- _Your goal_: The records below are to be repeated exactly, minus any pictures.

- _Provided data_:
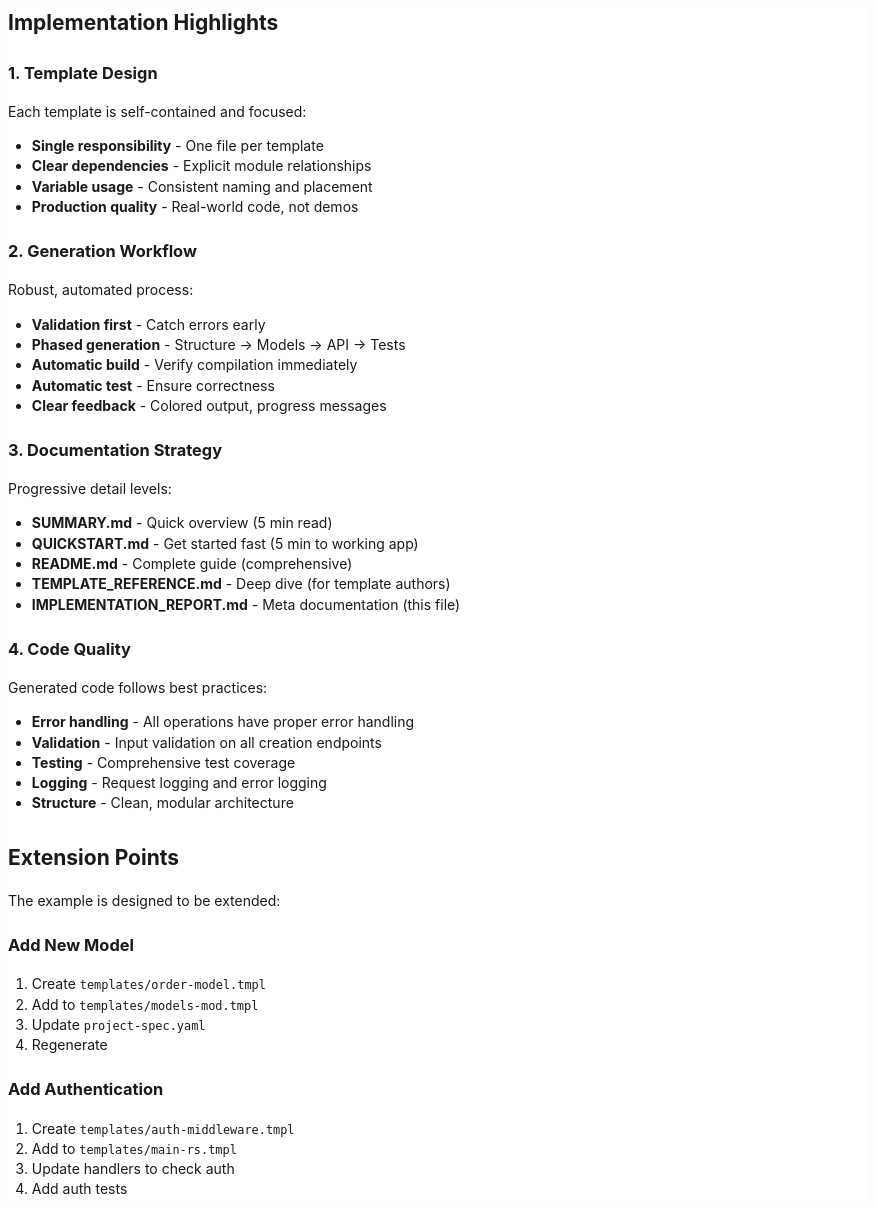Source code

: ## Implementation Highlights

### 1. Template Design
Each template is self-contained and focused:
- **Single responsibility** - One file per template
- **Clear dependencies** - Explicit module relationships
- **Variable usage** - Consistent naming and placement
- **Production quality** - Real-world code, not demos

### 2. Generation Workflow
Robust, automated process:
- **Validation first** - Catch errors early
- **Phased generation** - Structure → Models → API → Tests
- **Automatic build** - Verify compilation immediately
- **Automatic test** - Ensure correctness
- **Clear feedback** - Colored output, progress messages

### 3. Documentation Strategy
Progressive detail levels:
- **SUMMARY.md** - Quick overview (5 min read)
- **QUICKSTART.md** - Get started fast (5 min to working app)
- **README.md** - Complete guide (comprehensive)
- **TEMPLATE_REFERENCE.md** - Deep dive (for template authors)
- **IMPLEMENTATION_REPORT.md** - Meta documentation (this file)

### 4. Code Quality
Generated code follows best practices:
- **Error handling** - All operations have proper error handling
- **Validation** - Input validation on all creation endpoints
- **Testing** - Comprehensive test coverage
- **Logging** - Request logging and error logging
- **Structure** - Clean, modular architecture

## Extension Points

The example is designed to be extended:

### Add New Model
1. Create `templates/order-model.tmpl`
2. Add to `templates/models-mod.tmpl`
3. Update `project-spec.yaml`
4. Regenerate

### Add Authentication
1. Create `templates/auth-middleware.tmpl`
2. Add to `templates/main-rs.tmpl`
3. Update handlers to check auth
4. Add auth tests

- _Completed exercise_:
Source code

: ## Implementation Highlights

### 1. Template Design
Each template is self-contained and focused:
- **Single responsibility** - One file per template
- **Clear dependencies** - Explicit module relationships
- **Variable usage** - Consistent naming and placement
- **Production quality** - Real-world code, not demos

### 2. Generation Workflow
Robust, automated process:
- **Validation first** - Catch errors early
- **Phased generation** - Structure → Models → API → Tests
- **Automatic build** - Verify compilation immediately
- **Automatic test** - Ensure correctness
- **Clear feedback** - Colored output, progress messages

### 3. Documentation Strategy
Progressive detail levels:
- **SUMMARY.md** - Quick overview (5 min read)
- **QUICKSTART.md** - Get started fast (5 min to working app)
- **README.md** - Complete guide (comprehensive)
- **TEMPLATE_REFERENCE.md** - Deep dive (for template authors)
- **IMPLEMENTATION_REPORT.md** - Meta documentation (this file)

### 4. Code Quality
Generated code follows best practices:
- **Error handling** - All operations have proper error handling
- **Validation** - Input validation on all creation endpoints
- **Testing** - Comprehensive test coverage
- **Logging** - Request logging and error logging
- **Structure** - Clean, modular architecture

## Extension Points

The example is designed to be extended:

### Add New Model
1. Create `templates/order-model.tmpl`
2. Add to `templates/models-mod.tmpl`
3. Update `project-spec.yaml`
4. Regenerate

### Add Authentication
1. Create `templates/auth-middleware.tmpl`
2. Add to `templates/main-rs.tmpl`
3. Update handlers to check auth
4. Add auth tests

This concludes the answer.